47766 Gnr. David Smith Wishart (1867 – 1926)

Tree: WIS0048

Between 1867 and 1921 four men named David Smith Wishart were born in Scotland. All were the descendants of James Wishart, a limestone quarryman from Leven, Fife and his wife, Janet Smith with the first being their son, who was born in Dumbarton on 30 June 1867. He was the third of five children and by 1871 was living with his family at 5 Oakbank Street in the parish of Maryhill, Lanarkshire. Shortly afterwards they moved to Carluke, where David’s father died in 1874. Within six months his mother remarried to a Thomas Dick from Edinburgh and lived with him and his children at Hallcraig Houses which were likely a row of cottages occupied by families connected to the local iron mine (Thomas was an oversman at the Hallcraig Ironstone pit.) Three of David’s siblings had died in infancy and his brother John, who was four years older, had gone to live with their uncle, David Smith.
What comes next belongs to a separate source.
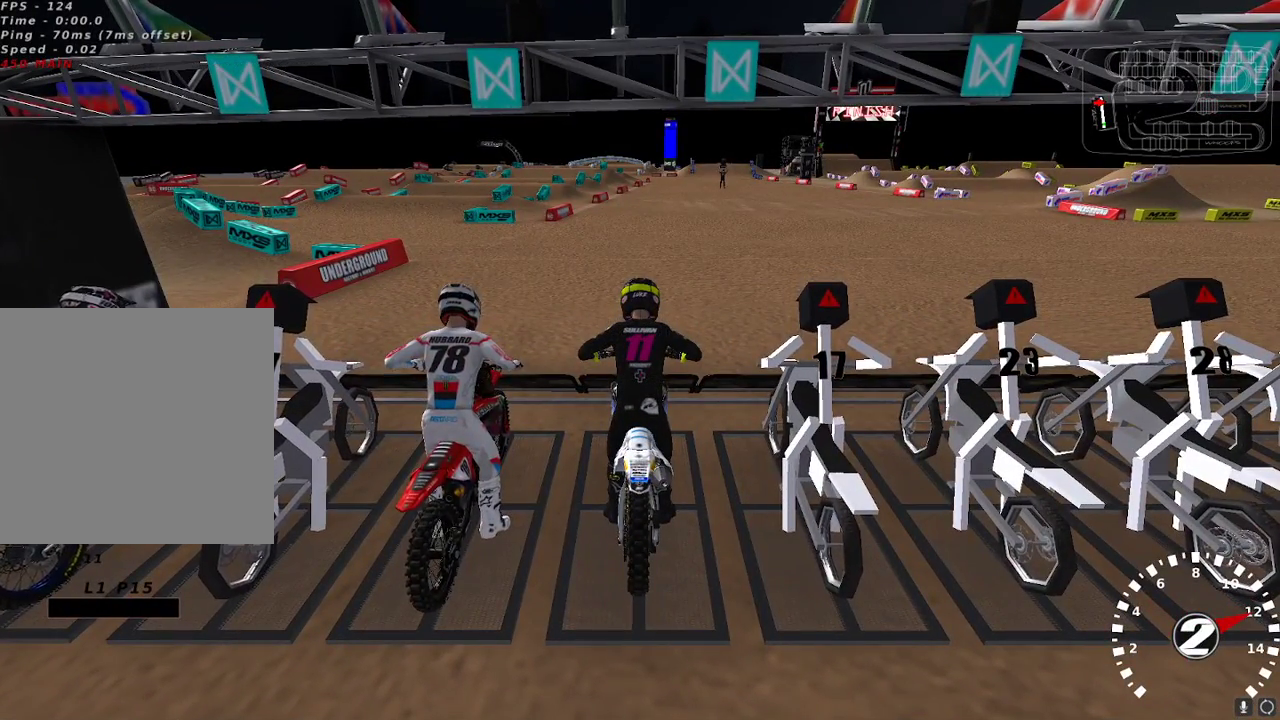
{"buttons": ["L1", "R2"], "left_stick": "center", "right_stick": "center", "events": []}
By 1881 David had left school and had found work as a pony driver at the iron mine, after which he became a steel smelter in Rutherglen.
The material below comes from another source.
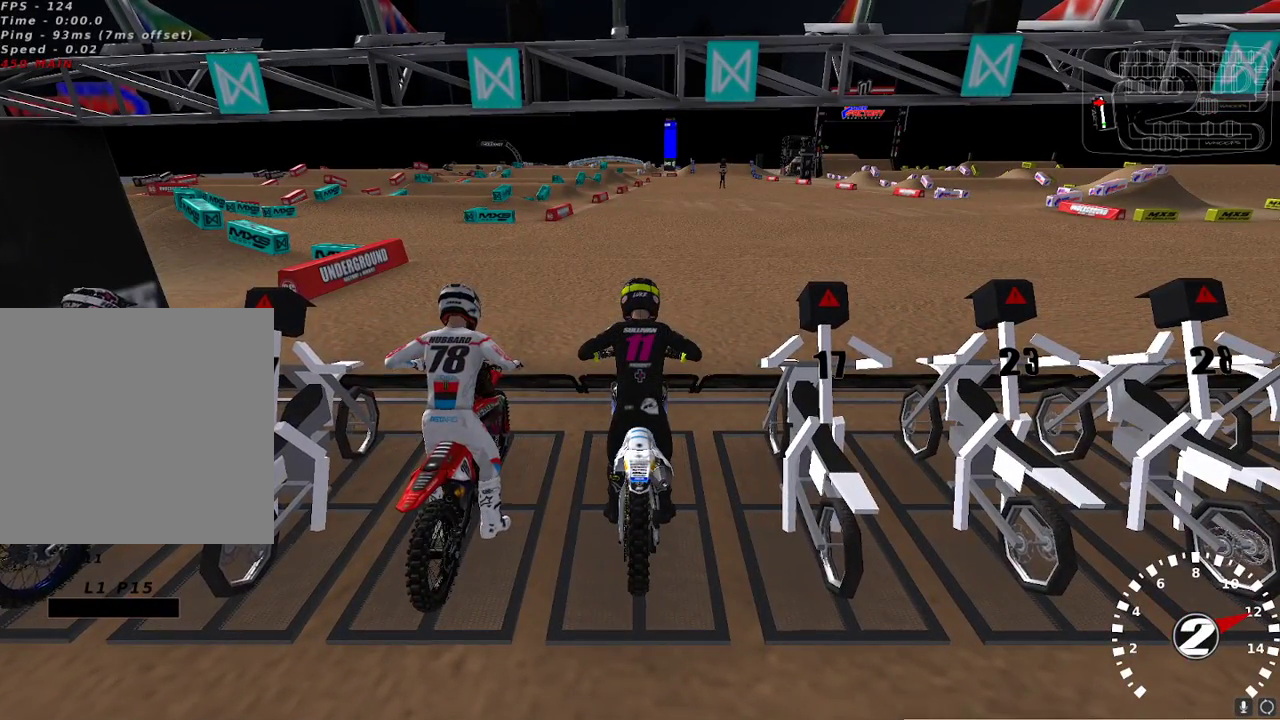
{"buttons": ["L1", "R2"], "left_stick": "center", "right_stick": "center", "events": []}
On 5 September 1890, David married the daughter of an Edinburgh labourer named Maggie Davidson in Carluke, with eleven children born of the marriage in Rutherglen between 1890 and 1909. Following the wedding, David and Maggie lived at 88 Mill Street but had moved to McAlpine Place by 1892. At the end of 1909 Maggie fell pregnant with their twelfth child, however, on 3 August 1910, she tragically died in childbirth from puerperal eclampsia. No further information is available about the baby, and it seems the child was probably stillborn.

War with Germany broke out in August 1914, and a month later, on 5 September, David visited the recruiting office at Glasgow Cross and enlisted in the Army. At 47-years-old he was almost ten years beyond the upper age limit for enlisted men, but like many others, he lied about his age, declaring that he was only 34. He joined the Scots Guards and was sent to the 3rd (Reserve) Battalion in Caterham for training. Eleven days later he was discharged from duty, having been deemed unfit for service which was primarily due to his age (thought to be about 42) and the fact that he did not possess any teeth.
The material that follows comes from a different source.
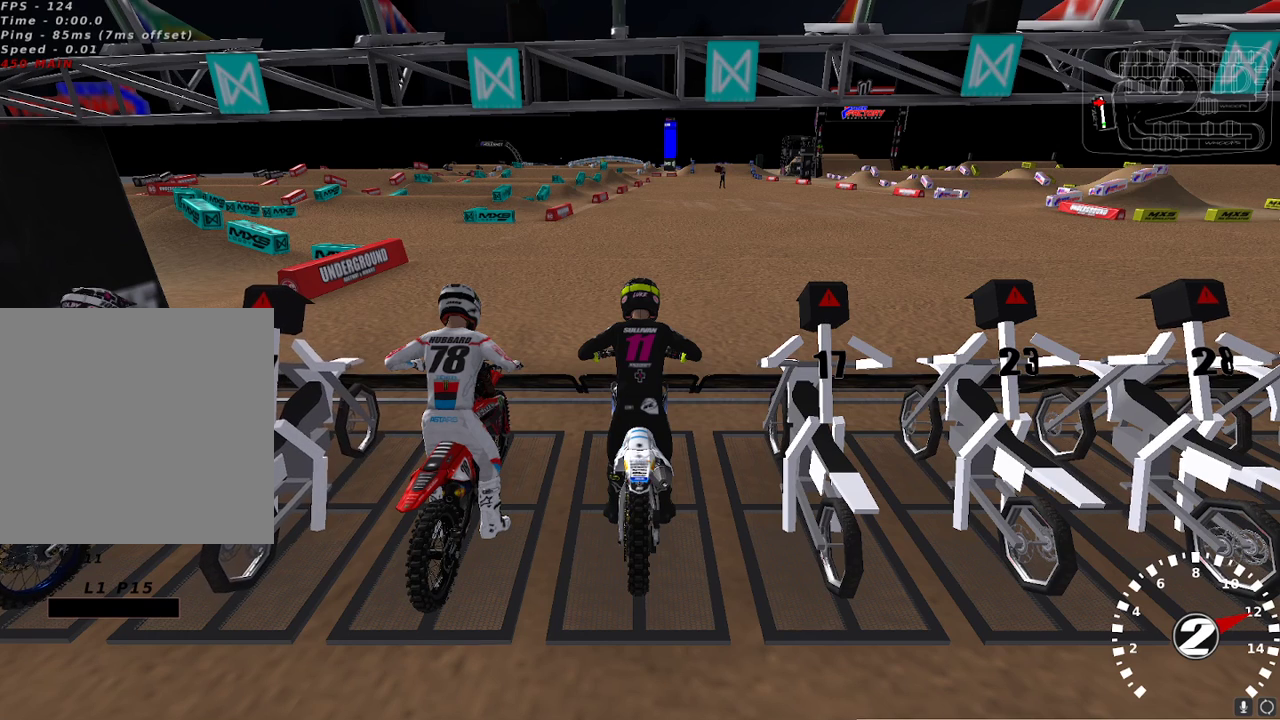
{"buttons": ["L1", "R2"], "left_stick": "center", "right_stick": "center", "events": []}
Undeterred David revisited the Glasgow recruiting office two months later on 2 November and enlisted for the second time. On this occasion, he stated he was 37-years of age and that previously he had not been rejected as unfit for the Military. Curiously no mention is made of David’s teeth and that based on his physical description, his real age was obviously nearer 50 than 40; however, he was passed fit for duty and accepted into the Royal Garrison Artillery. The following day he travelled by train to the artillery depot at Great Yarmouth where he spent two months training before being assigned to No. 47 Company, who were based at Tynemouth Castle and tasked with coastal defence work.

On 2 August 1916, David returned to Great Yarmouth. It appears that the military thought he would be better suited to munitions work, and released him from duty so that he could return to Scotland and take up employment with the Clyde Bridge Steel Company in Cambuslang. He continued to receive army pay up until being discharged from service on 14 December 1918.

After the war, David continued working in the steelworks and lived at 18 Garvald Street in the Bridgeton district of Glasgow. Eight years later on 4 November 1926, he died from a heart attack at the Glasgow Royal Infirmary.